Source texts of formatted documents:
···

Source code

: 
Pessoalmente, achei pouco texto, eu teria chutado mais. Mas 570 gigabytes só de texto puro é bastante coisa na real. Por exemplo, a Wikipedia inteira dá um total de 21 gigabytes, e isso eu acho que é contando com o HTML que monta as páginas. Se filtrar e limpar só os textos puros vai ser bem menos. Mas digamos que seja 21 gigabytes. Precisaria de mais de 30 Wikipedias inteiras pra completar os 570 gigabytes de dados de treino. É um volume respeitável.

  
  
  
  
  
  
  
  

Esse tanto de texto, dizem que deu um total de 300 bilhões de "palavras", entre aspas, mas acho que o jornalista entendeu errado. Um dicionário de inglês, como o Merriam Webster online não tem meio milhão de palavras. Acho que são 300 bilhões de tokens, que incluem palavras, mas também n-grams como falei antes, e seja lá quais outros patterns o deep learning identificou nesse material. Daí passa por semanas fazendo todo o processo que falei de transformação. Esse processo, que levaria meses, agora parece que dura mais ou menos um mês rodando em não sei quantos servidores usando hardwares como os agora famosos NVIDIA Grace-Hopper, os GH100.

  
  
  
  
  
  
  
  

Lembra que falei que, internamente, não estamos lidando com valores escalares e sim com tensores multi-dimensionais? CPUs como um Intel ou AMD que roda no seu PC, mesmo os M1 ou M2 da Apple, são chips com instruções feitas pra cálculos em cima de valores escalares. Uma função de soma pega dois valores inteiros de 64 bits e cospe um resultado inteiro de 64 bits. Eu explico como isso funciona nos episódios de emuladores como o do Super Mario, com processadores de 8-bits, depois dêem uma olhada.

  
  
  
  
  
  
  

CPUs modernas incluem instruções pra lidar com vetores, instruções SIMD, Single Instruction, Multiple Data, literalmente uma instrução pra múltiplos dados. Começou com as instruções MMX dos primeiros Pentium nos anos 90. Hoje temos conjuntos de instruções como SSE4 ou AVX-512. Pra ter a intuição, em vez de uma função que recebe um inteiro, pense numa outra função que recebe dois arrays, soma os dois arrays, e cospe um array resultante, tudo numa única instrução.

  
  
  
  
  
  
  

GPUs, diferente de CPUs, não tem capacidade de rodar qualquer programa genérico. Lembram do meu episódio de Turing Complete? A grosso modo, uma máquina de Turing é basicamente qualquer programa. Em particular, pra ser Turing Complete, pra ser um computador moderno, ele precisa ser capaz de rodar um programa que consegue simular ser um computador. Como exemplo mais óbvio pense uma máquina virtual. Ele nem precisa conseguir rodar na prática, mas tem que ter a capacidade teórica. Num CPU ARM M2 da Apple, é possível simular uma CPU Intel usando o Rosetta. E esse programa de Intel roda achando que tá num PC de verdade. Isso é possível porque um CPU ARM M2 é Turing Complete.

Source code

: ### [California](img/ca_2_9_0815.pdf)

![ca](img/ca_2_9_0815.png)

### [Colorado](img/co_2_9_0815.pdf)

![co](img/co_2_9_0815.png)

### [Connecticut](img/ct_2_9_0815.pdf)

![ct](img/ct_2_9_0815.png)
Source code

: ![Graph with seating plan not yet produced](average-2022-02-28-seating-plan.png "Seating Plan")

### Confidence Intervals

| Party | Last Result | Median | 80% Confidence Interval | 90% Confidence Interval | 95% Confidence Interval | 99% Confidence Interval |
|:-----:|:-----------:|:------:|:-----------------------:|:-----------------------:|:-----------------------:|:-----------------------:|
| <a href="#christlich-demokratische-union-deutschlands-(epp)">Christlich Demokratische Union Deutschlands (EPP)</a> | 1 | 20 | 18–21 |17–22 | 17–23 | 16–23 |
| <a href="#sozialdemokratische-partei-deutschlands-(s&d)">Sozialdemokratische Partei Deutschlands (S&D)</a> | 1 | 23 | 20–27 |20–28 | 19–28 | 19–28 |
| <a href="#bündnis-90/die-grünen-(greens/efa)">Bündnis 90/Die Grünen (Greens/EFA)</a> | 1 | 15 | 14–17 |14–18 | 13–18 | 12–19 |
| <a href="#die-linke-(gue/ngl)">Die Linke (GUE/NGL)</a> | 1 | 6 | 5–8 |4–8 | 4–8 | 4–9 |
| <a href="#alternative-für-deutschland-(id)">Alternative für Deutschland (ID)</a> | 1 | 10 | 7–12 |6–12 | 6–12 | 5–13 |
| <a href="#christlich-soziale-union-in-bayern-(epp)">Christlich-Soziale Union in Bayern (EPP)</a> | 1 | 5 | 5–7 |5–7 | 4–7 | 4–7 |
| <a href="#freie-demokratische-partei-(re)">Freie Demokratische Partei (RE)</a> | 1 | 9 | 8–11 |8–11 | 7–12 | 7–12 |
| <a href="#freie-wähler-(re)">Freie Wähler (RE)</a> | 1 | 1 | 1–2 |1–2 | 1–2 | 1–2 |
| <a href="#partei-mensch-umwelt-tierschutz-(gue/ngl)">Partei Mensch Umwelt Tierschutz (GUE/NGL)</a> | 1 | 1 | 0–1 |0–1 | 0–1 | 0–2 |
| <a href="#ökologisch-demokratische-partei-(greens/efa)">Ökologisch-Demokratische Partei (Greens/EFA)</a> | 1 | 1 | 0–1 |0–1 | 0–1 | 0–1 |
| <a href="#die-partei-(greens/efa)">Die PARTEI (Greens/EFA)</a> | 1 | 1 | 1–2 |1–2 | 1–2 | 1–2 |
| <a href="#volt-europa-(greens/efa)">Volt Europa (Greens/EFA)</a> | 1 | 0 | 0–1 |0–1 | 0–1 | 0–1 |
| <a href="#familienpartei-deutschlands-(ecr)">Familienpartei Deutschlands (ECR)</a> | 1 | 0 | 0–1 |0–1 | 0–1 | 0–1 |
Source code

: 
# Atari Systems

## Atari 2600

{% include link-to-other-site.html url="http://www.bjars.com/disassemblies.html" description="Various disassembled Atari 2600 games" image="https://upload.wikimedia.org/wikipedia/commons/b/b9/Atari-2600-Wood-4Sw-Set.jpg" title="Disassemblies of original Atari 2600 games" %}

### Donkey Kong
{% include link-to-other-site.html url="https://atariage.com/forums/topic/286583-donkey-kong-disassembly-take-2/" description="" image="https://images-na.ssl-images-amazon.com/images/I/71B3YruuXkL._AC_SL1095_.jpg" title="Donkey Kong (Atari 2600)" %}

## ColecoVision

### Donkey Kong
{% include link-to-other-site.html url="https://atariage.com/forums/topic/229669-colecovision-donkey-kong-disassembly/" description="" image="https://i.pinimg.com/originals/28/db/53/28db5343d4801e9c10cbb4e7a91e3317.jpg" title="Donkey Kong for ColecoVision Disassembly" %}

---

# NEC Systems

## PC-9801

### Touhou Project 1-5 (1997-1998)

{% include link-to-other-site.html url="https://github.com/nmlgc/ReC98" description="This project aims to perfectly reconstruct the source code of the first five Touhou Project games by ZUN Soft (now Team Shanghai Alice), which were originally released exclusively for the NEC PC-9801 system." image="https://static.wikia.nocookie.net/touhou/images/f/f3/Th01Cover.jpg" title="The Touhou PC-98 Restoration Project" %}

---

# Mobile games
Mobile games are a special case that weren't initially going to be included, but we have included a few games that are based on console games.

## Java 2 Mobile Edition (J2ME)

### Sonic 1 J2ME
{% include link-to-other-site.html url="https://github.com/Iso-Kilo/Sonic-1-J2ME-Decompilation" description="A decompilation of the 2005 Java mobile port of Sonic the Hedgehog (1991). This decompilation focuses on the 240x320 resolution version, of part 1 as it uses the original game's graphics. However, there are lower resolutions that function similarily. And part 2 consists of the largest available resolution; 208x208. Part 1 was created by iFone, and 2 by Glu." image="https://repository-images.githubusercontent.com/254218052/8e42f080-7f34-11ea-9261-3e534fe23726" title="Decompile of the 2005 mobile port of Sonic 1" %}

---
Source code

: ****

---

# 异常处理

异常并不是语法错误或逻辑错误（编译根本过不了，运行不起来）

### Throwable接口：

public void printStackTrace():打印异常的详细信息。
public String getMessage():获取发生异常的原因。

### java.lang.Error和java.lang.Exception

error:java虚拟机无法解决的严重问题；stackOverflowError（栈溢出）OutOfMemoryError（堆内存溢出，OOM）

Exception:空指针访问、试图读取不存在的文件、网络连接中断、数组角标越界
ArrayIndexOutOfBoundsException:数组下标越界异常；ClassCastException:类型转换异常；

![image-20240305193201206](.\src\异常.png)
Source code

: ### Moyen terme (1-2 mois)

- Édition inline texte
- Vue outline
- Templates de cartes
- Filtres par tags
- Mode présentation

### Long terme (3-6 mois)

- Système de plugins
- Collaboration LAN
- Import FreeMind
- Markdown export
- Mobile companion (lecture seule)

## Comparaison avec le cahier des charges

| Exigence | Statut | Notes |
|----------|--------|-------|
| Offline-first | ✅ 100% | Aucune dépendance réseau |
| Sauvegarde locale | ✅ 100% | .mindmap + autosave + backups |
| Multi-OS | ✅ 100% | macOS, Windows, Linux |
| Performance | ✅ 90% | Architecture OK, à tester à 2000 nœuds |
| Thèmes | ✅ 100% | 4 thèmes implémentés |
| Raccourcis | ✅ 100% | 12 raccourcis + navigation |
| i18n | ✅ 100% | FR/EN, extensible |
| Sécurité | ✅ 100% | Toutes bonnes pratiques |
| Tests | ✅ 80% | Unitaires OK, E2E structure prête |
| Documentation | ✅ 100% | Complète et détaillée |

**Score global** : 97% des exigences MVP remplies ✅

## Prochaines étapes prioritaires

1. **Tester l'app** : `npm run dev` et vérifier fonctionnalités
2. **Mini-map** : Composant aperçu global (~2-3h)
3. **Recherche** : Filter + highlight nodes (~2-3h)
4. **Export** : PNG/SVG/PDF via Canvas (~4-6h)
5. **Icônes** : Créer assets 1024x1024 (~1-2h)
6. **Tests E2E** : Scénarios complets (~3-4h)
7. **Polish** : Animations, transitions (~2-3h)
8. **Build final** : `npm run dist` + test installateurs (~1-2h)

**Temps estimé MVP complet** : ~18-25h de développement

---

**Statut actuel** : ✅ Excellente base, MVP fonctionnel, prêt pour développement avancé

···

WHAT THIS TASK INVOLVES:
Copy the lines between the one holding "### Throwable接口：" and the one holding "### Long terme (3-6 mois)", inclusive, reproducing them exactly.

ANSWER TO THIS TASK:
### Throwable接口：

public void printStackTrace():打印异常的详细信息。
public String getMessage():获取发生异常的原因。

### java.lang.Error和java.lang.Exception

error:java虚拟机无法解决的严重问题；stackOverflowError（栈溢出）OutOfMemoryError（堆内存溢出，OOM）

Exception:空指针访问、试图读取不存在的文件、网络连接中断、数组角标越界
ArrayIndexOutOfBoundsException:数组下标越界异常；ClassCastException:类型转换异常；

![image-20240305193201206](.\src\异常.png)
Source code

: ### Moyen terme (1-2 mois)

- Édition inline texte
- Vue outline
- Templates de cartes
- Filtres par tags
- Mode présentation

### Long terme (3-6 mois)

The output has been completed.